Tamam, ilki haksız bir sarı karttı ama; haklı sarı kartı niye çıkarmıyorsun? Aslında çift sarıdan kırmızı gerçekten ağır olurdu ama, ilkini verdiysen ikincisini de vereceksin. İlkindeki hatanı, ikincide telafi etmeye kalkma... O zaman maç, yüzüne-gözüne bulaşıyor.
Orda kırmızı kart çıksa; maçın akış debisi, kaderi değişecek.
***
Beşiktaş’ın 1-0 geriye düşüşü kötü oluşundan değil; rakibinin daha iyi oluşundandı. Ev sahibi takım, sahaya iyi yayılan ve Beşiktaş’ı topla buluştuğu her yerde taciz eden, rahatsız eden, istediklerini tam anlamıyla yapmasını engelleyen müdaheleci tavrıyla ön plana çıktı. Beşiktaş buna rağmen pozisyonlar buldu ama, bu kez de Mario Gomez’in tutukluk yapmasına mahkum oldu.

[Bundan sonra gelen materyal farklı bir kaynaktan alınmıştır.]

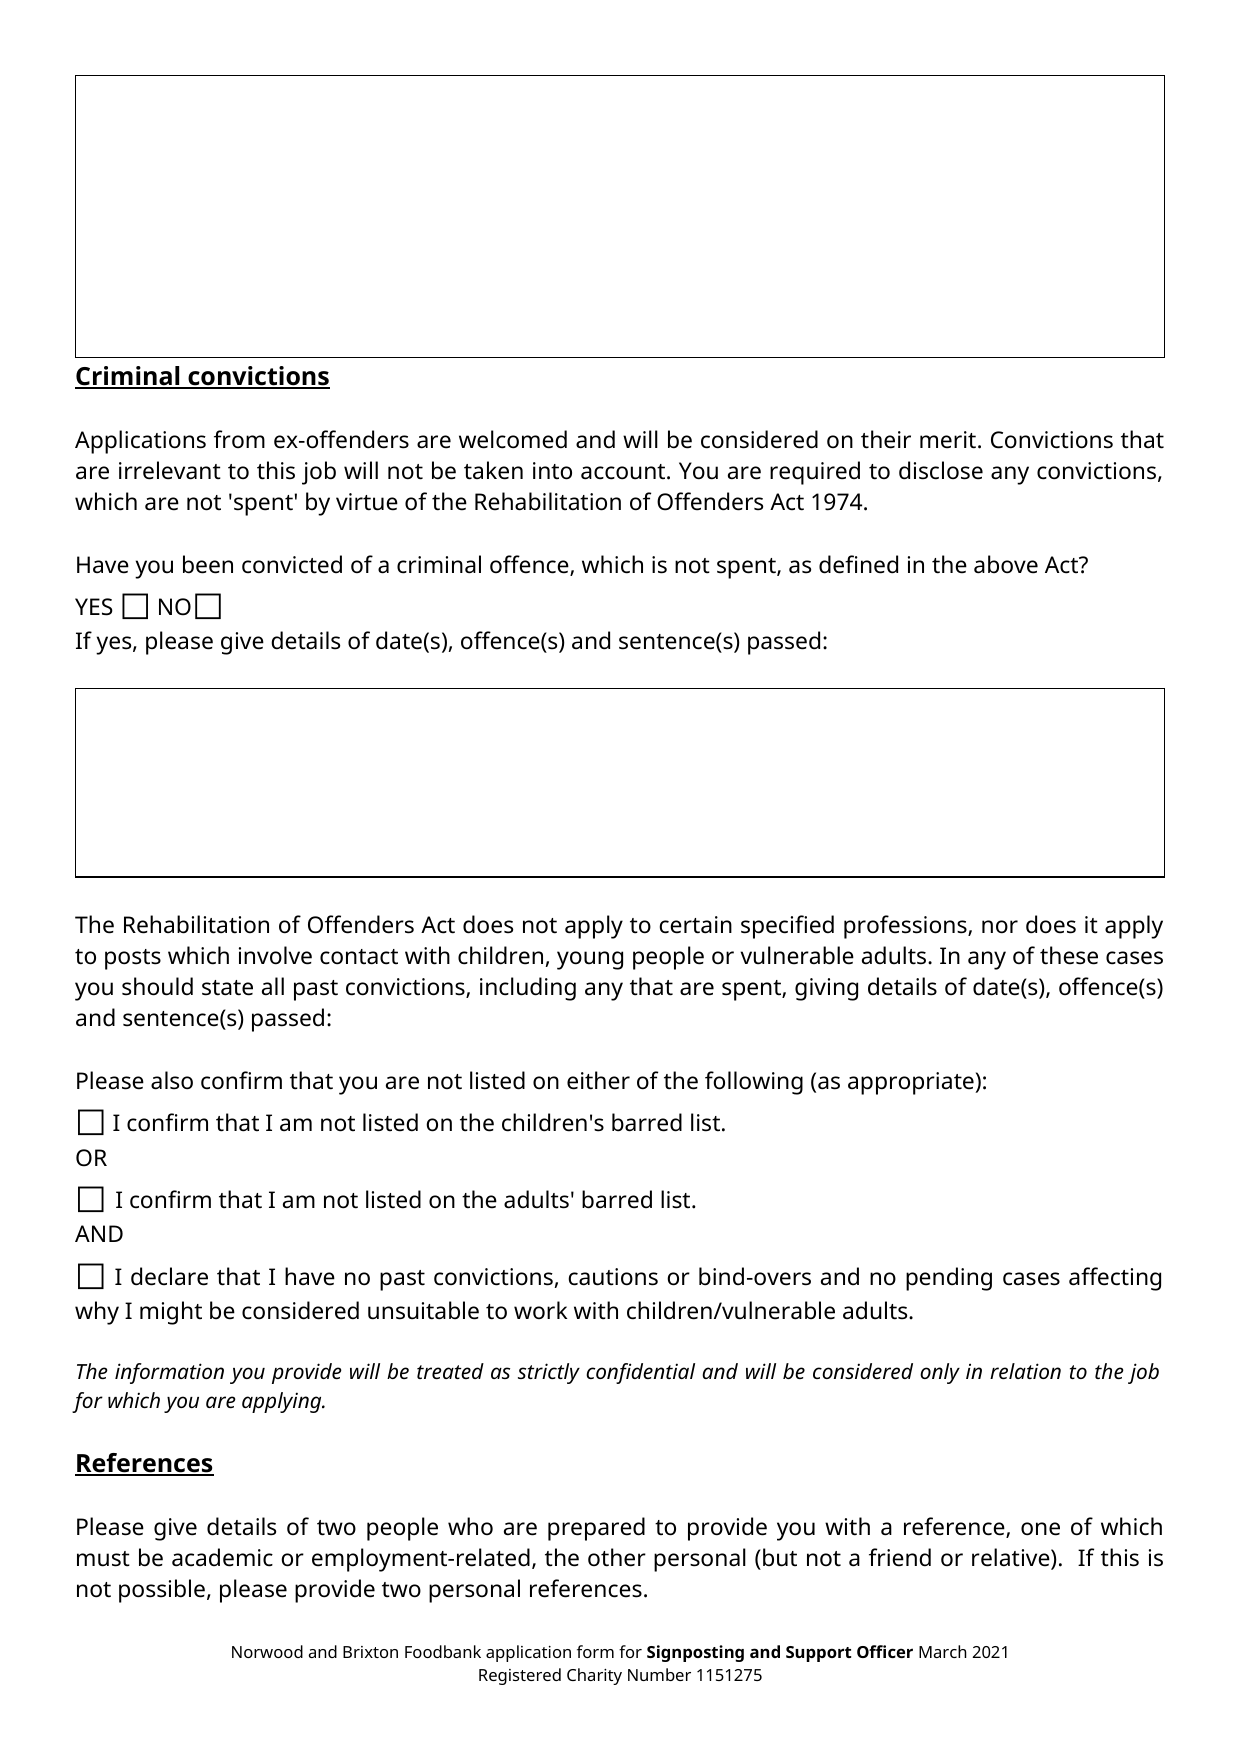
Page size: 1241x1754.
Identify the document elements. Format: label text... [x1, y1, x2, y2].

text The Rehabilitation of Offenders Act does not apply to certain specified professions, nor does it apply to posts which involve contact with children, young people or vulnerable adults. In any of these cases you should state all past convictions, including any that are spent, giving details of date(s), offence(s) and sentence(s) passed: [75, 909, 1165, 1034]
text YES □ NO□ [75, 580, 1165, 625]
text □ I confirm that I am not listed on the adults' barred list. [75, 1173, 1165, 1218]
text References [75, 1446, 1165, 1479]
table_header [76, 76, 1164, 357]
text Have you been convicted of a criminal offence, which is not spent, as defined in the above Act? [75, 549, 1165, 580]
text □ I confirm that I am not listed on the children's barred list. [75, 1096, 1165, 1142]
text OR [75, 1142, 1165, 1173]
text Please give details of two people who are prepared to provide you with a reference, one of which must be academic or employment-related, the other personal (but not a friend or relative). If this is not possible, please provide two personal references. [75, 1511, 1165, 1604]
text Criminal convictions [75, 358, 1165, 392]
table_header [76, 689, 1164, 876]
text Please also confirm that you are not listed on either of the following (as appropriate): [75, 1065, 1165, 1096]
text Applications from ex-offenders are welcomed and will be considered on their merit. Convictions that are irrelevant to this job will not be taken into account. You are required to disclose any convictions, which are not 'spent' by virtue of the Rehabilitation of Offenders Act 1974. [75, 424, 1165, 517]
text If yes, please give details of date(s), offence(s) and sentence(s) passed: [75, 625, 1165, 657]
text The information you provide will be treated as strictly confidential and will be considered only in relation to the job for which you are applying. [75, 1357, 1165, 1414]
text □ I declare that I have no past convictions, cautions or bind-overs and no pending cases affecting why I might be considered unsuitable to work with children/vulnerable adults. [75, 1249, 1165, 1326]
text AND [75, 1218, 1165, 1249]
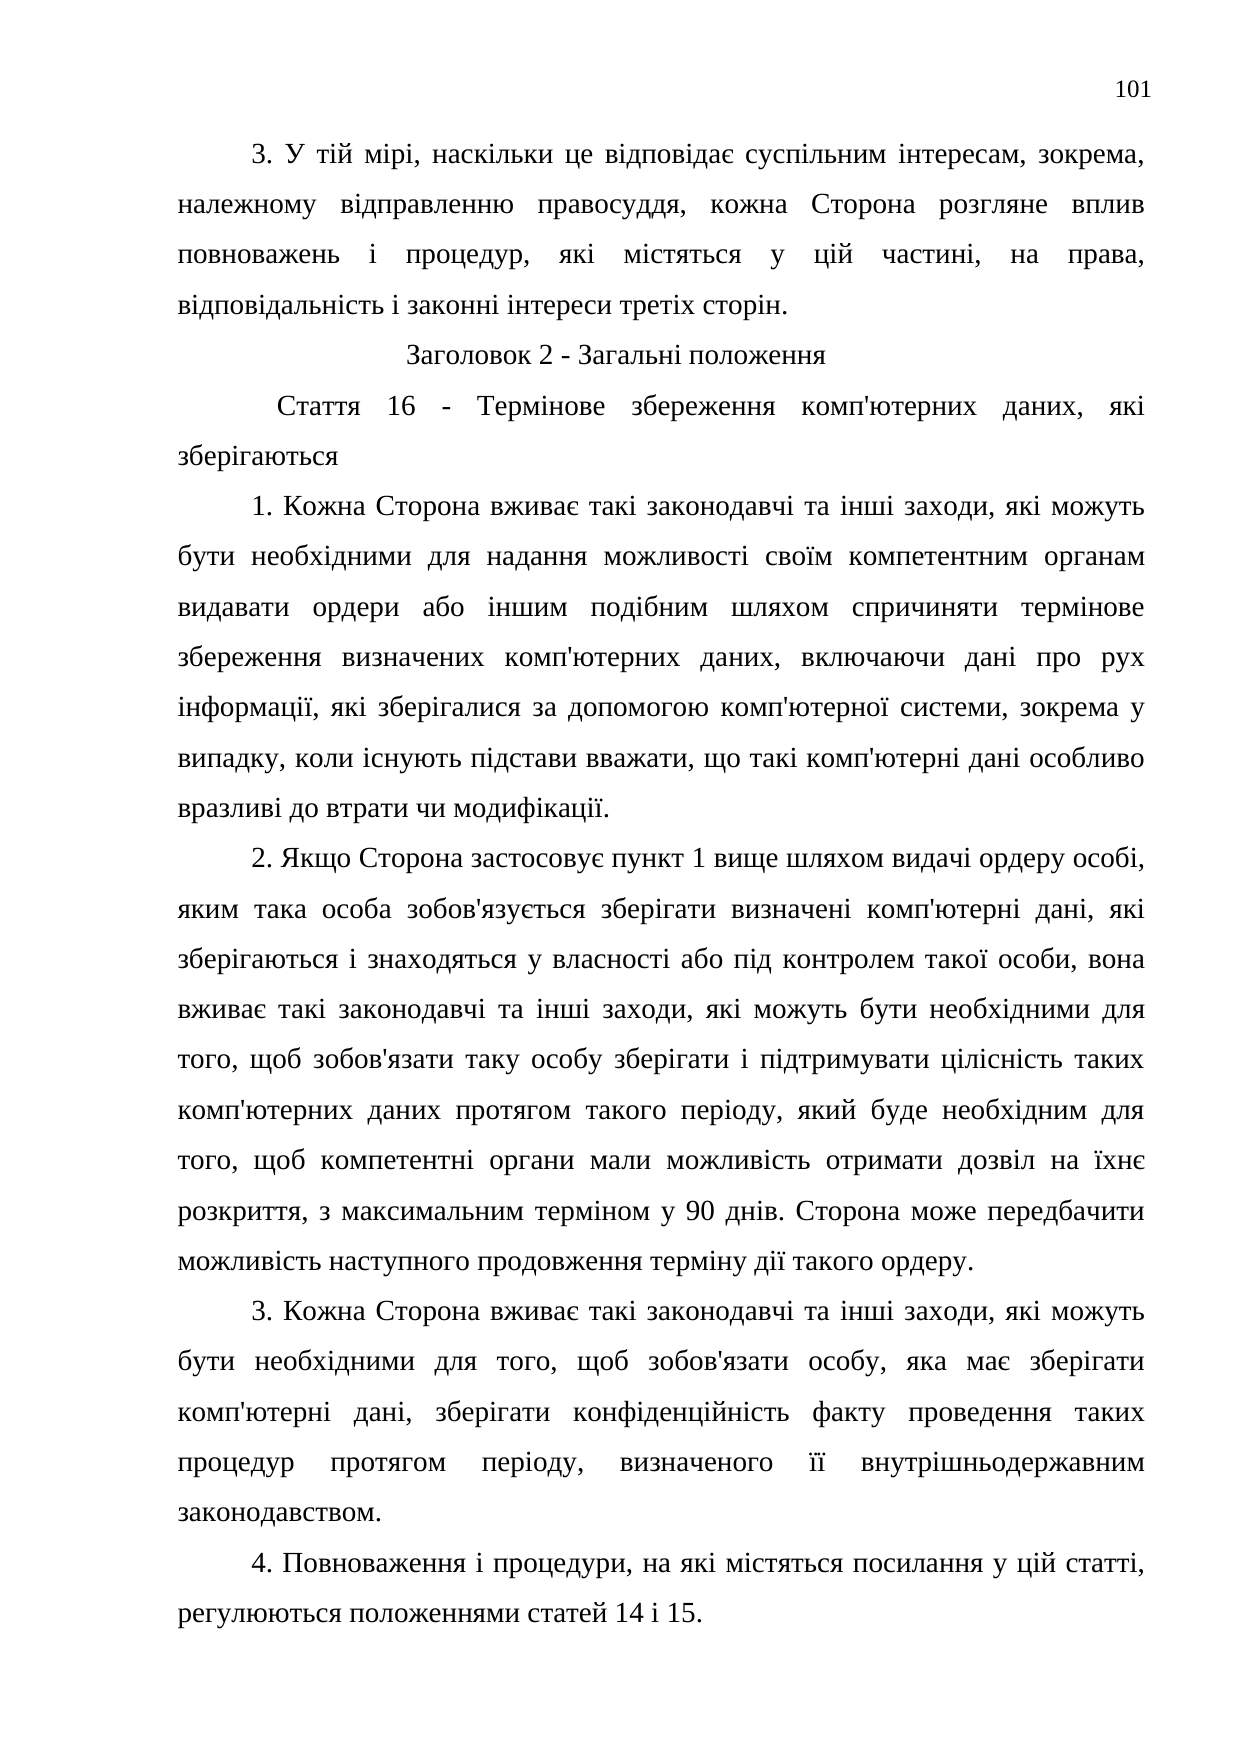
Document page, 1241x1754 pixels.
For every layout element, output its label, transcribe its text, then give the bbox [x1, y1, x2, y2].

text Заголовок 2 - Загальні положення [177, 337, 1146, 371]
text 1. Кожна Сторона вживає такі законодавчі та інші заходи, які можуть бути необхідними для надання можливості своїм компетентним органам видавати ордери або іншим подібним шляхом спричиняти термінове збереження визначених комп'ютерних даних, включаючи дані про рух інформації, які зберігалися за допомогою комп'ютерної системи, зокрема у випадку, коли існують підстави вважати, що такі комп'ютерні дані особливо вразливі до втрати чи модифікації. [177, 488, 1146, 824]
text 3. Кожна Сторона вживає такі законодавчі та інші заходи, які можуть бути необхідними для того, щоб зобов'язати особу, яка має зберігати комп'ютерні дані, зберігати конфіденційність факту проведення таких процедур протягом періоду, визначеного її внутрішньодержавним законодавством. [177, 1293, 1146, 1528]
text Стаття 16 - Термінове збереження комп'ютерних даних, які зберігаються [177, 388, 1146, 471]
text 2. Якщо Сторона застосовує пункт 1 вище шляхом видачі ордеру особі, яким така особа зобов'язується зберігати визначені комп'ютерні дані, які зберігаються і знаходяться у власності або під контролем такої особи, вона вживає такі законодавчі та інші заходи, які можуть бути необхідними для того, щоб зобов'язати таку особу зберігати і підтримувати цілісність таких комп'ютерних даних протягом такого періоду, який буде необхідним для того, щоб компетентні органи мали можливість отримати дозвіл на їхнє розкриття, з максимальним терміном у 90 днів. Сторона може передбачити можливість наступного продовження терміну дії такого ордеру. [177, 840, 1146, 1276]
text 3. У тій мірі, наскільки це відповідає суспільним інтересам, зокрема, належному відправленню правосуддя, кожна Сторона розгляне вплив повноважень і процедур, які містяться у цій частині, на права, відповідальність і законні інтереси третіх сторін. [177, 136, 1146, 321]
text 4. Повноваження і процедури, на які містяться посилання у цій статті, регулюються положеннями статей 14 і 15. [177, 1545, 1146, 1629]
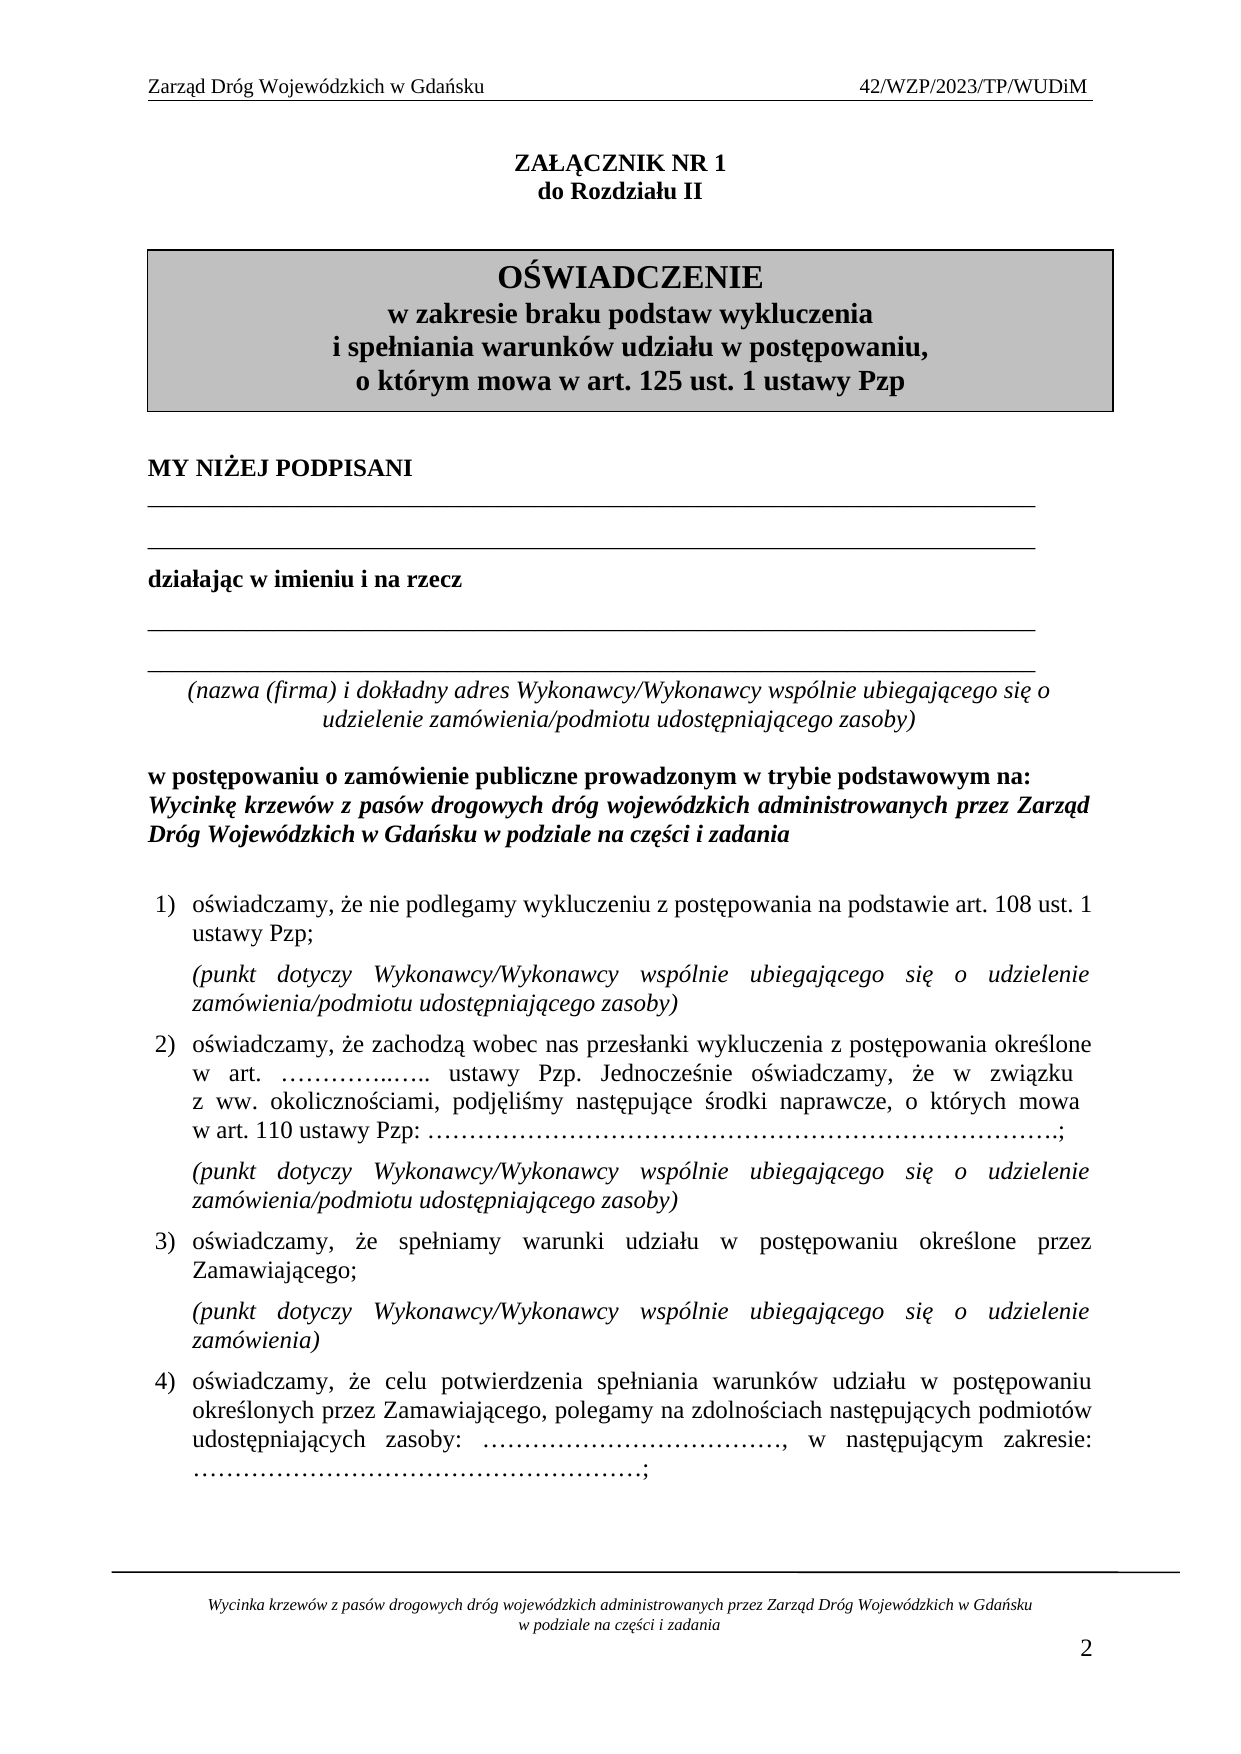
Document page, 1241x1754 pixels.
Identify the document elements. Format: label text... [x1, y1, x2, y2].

text działając w imieniu i na rzecz [148, 564, 1093, 593]
list oświadczamy, że celu potwierdzenia spełniania warunków udziału w postępowaniu określonych przez Zamawiającego, polegamy na zdolnościach następujących podmiotów udostępniających zasoby: ………………………………, w następującym zakresie: ………………………………………………; [154, 1366, 1093, 1481]
list oświadczamy, że spełniamy warunki udziału w postępowaniu określone przez Zamawiającego; [154, 1226, 1093, 1284]
text (nazwa (firma) i dokładny adres Wykonawcy/Wykonawcy wspólnie ubiegającego się o udzielenie zamówienia/podmiotu udostępniającego zasoby) [148, 675, 1093, 733]
text _______________________________________________________________________ [148, 523, 1093, 551]
text ZAŁĄCZNIK NR 1 [148, 148, 1093, 176]
text (punkt dotyczy Wykonawcy/Wykonawcy wspólnie ubiegającego się o udzielenie zamówienia/podmiotu udostępniającego zasoby) [192, 1156, 1093, 1214]
text (punkt dotyczy Wykonawcy/Wykonawcy wspólnie ubiegającego się o udzielenie zamówienia) [192, 1296, 1093, 1354]
text _______________________________________________________________________ [148, 481, 1093, 510]
text _______________________________________________________________________ [148, 646, 1093, 675]
text w postępowaniu o zamówienie publiczne prowadzonym w trybie podstawowym na: [148, 761, 1093, 790]
text MY NIŻEJ PODPISANI [148, 412, 1093, 481]
text (punkt dotyczy Wykonawcy/Wykonawcy wspólnie ubiegającego się o udzielenie zamówienia/podmiotu udostępniającego zasoby) [192, 959, 1093, 1016]
text do Rozdziału II [148, 176, 1093, 205]
text _______________________________________________________________________ [148, 605, 1093, 634]
text Wycinkę krzewów z pasów drogowych dróg wojewódzkich administrowanych przez Zarząd Dróg Wojewódzkich w Gdańsku w podziale na części i zadania [148, 790, 1093, 848]
list oświadczamy, że nie podlegamy wykluczeniu z postępowania na podstawie art. 108 ust. 1 ustawy Pzp; [154, 889, 1093, 946]
list oświadczamy, że zachodzą wobec nas przesłanki wykluczenia z postępowania określone w art. …………..….. ustawy Pzp. Jednocześnie oświadczamy, że w związku z ww. okolicznościami, podjęliśmy następujące środki naprawcze, o których mowa w art. 110 ustawy Pzp: ………………………………………………………………….; [154, 1029, 1093, 1144]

Ama kabul etmemiz lazım, Başakşehir’in Visca’yla attığı gol; hazırlanışı, sunuşu ve akıllı şutuyla birinci sınıftı. Sen eline geleni arda koyarsan, elalem gelir ve nerdeyse daha ilk şutunda böyle golünü atar. Kaderine küs!
***
Dediğim gibi, Beşiktaş mutlak kötü sayılmazdı. Ama Gomez dışında pozisyona giren yoktu... Baktın Alman futbolcuyla olmuyor, maç içinde başka bir alternatif yarat... Pozisyonlarda ona ortak bul, tek kişiye mahkum kalma..
2-0’a kadar sıkıntı buradaydı...
Fark 2’ye çıkınca, kulübeden Quaresma ve Cenk Tosun’dan lojistik destek geldi. Elbete anında işin rengi değişti. Beşiktaş oyunun mutlak hakimi, dominant tarafı ve golleri atan oldu ama yetmedi!
Sosa, Oğuzhan ve Gökhan Töre’nin bildiğimiz ve fark yaratan kıvamlarında olmayışı maçın sancılı geçmesindeki en önemli nedendi.